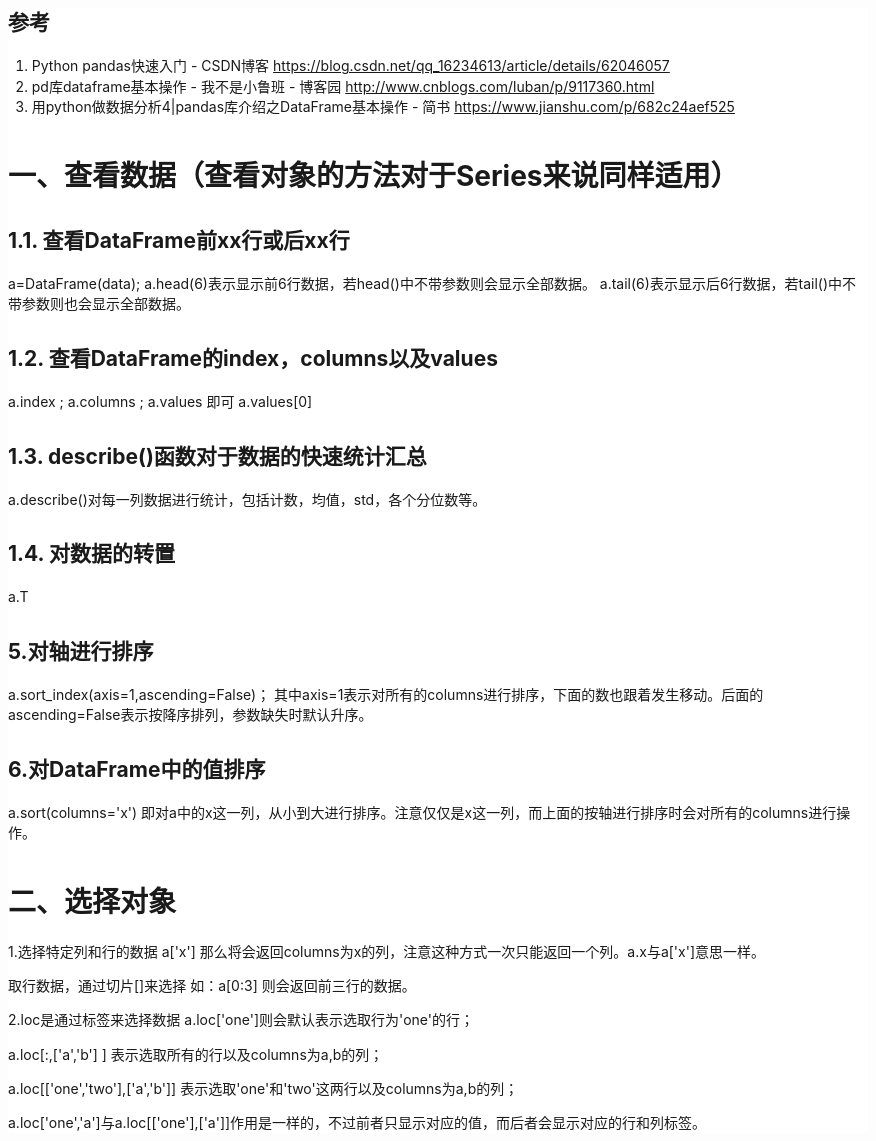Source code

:
## 参考
1. Python pandas快速入门 - CSDN博客 https://blog.csdn.net/qq_16234613/article/details/62046057
2. pd库dataframe基本操作 - 我不是小鲁班 - 博客园 http://www.cnblogs.com/luban/p/9117360.html
3. 用python做数据分析4|pandas库介绍之DataFrame基本操作 - 简书 https://www.jianshu.com/p/682c24aef525

# 一、查看数据（查看对象的方法对于Series来说同样适用）
## 1.1. 查看DataFrame前xx行或后xx行
a=DataFrame(data);
a.head(6)表示显示前6行数据，若head()中不带参数则会显示全部数据。
a.tail(6)表示显示后6行数据，若tail()中不带参数则也会显示全部数据。

## 1.2. 查看DataFrame的index，columns以及values
a.index ; a.columns ; a.values 即可
a.values[0]

## 1.3. describe()函数对于数据的快速统计汇总
a.describe()对每一列数据进行统计，包括计数，均值，std，各个分位数等。

## 1.4. 对数据的转置
a.T

## 5.对轴进行排序
a.sort_index(axis=1,ascending=False)；
其中axis=1表示对所有的columns进行排序，下面的数也跟着发生移动。后面的ascending=False表示按降序排列，参数缺失时默认升序。

## 6.对DataFrame中的值排序
a.sort(columns='x')
即对a中的x这一列，从小到大进行排序。注意仅仅是x这一列，而上面的按轴进行排序时会对所有的columns进行操作。

# 二、选择对象
1.选择特定列和行的数据
a['x'] 那么将会返回columns为x的列，注意这种方式一次只能返回一个列。a.x与a['x']意思一样。

取行数据，通过切片[]来选择
如：a[0:3] 则会返回前三行的数据。

2.loc是通过标签来选择数据
a.loc['one']则会默认表示选取行为'one'的行；

a.loc[:,['a','b'] ] 表示选取所有的行以及columns为a,b的列；

a.loc[['one','two'],['a','b']] 表示选取'one'和'two'这两行以及columns为a,b的列；

a.loc['one','a']与a.loc[['one'],['a']]作用是一样的，不过前者只显示对应的值，而后者会显示对应的行和列标签。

━━━━━━━━━━━━━━━━━━━━

# Job item
The answer must restate every entry word for word, with the pictures left out.

# Response area
Source code

:
## 参考
1. Python pandas快速入门 - CSDN博客 https://blog.csdn.net/qq_16234613/article/details/62046057
2. pd库dataframe基本操作 - 我不是小鲁班 - 博客园 http://www.cnblogs.com/luban/p/9117360.html
3. 用python做数据分析4|pandas库介绍之DataFrame基本操作 - 简书 https://www.jianshu.com/p/682c24aef525

# 一、查看数据（查看对象的方法对于Series来说同样适用）
## 1.1. 查看DataFrame前xx行或后xx行
a=DataFrame(data);
a.head(6)表示显示前6行数据，若head()中不带参数则会显示全部数据。
a.tail(6)表示显示后6行数据，若tail()中不带参数则也会显示全部数据。

## 1.2. 查看DataFrame的index，columns以及values
a.index ; a.columns ; a.values 即可
a.values[0]

## 1.3. describe()函数对于数据的快速统计汇总
a.describe()对每一列数据进行统计，包括计数，均值，std，各个分位数等。

## 1.4. 对数据的转置
a.T

## 5.对轴进行排序
a.sort_index(axis=1,ascending=False)；
其中axis=1表示对所有的columns进行排序，下面的数也跟着发生移动。后面的ascending=False表示按降序排列，参数缺失时默认升序。

## 6.对DataFrame中的值排序
a.sort(columns='x')
即对a中的x这一列，从小到大进行排序。注意仅仅是x这一列，而上面的按轴进行排序时会对所有的columns进行操作。

# 二、选择对象
1.选择特定列和行的数据
a['x'] 那么将会返回columns为x的列，注意这种方式一次只能返回一个列。a.x与a['x']意思一样。

取行数据，通过切片[]来选择
如：a[0:3] 则会返回前三行的数据。

2.loc是通过标签来选择数据
a.loc['one']则会默认表示选取行为'one'的行；

a.loc[:,['a','b'] ] 表示选取所有的行以及columns为a,b的列；

a.loc[['one','two'],['a','b']] 表示选取'one'和'two'这两行以及columns为a,b的列；

a.loc['one','a']与a.loc[['one'],['a']]作用是一样的，不过前者只显示对应的值，而后者会显示对应的行和列标签。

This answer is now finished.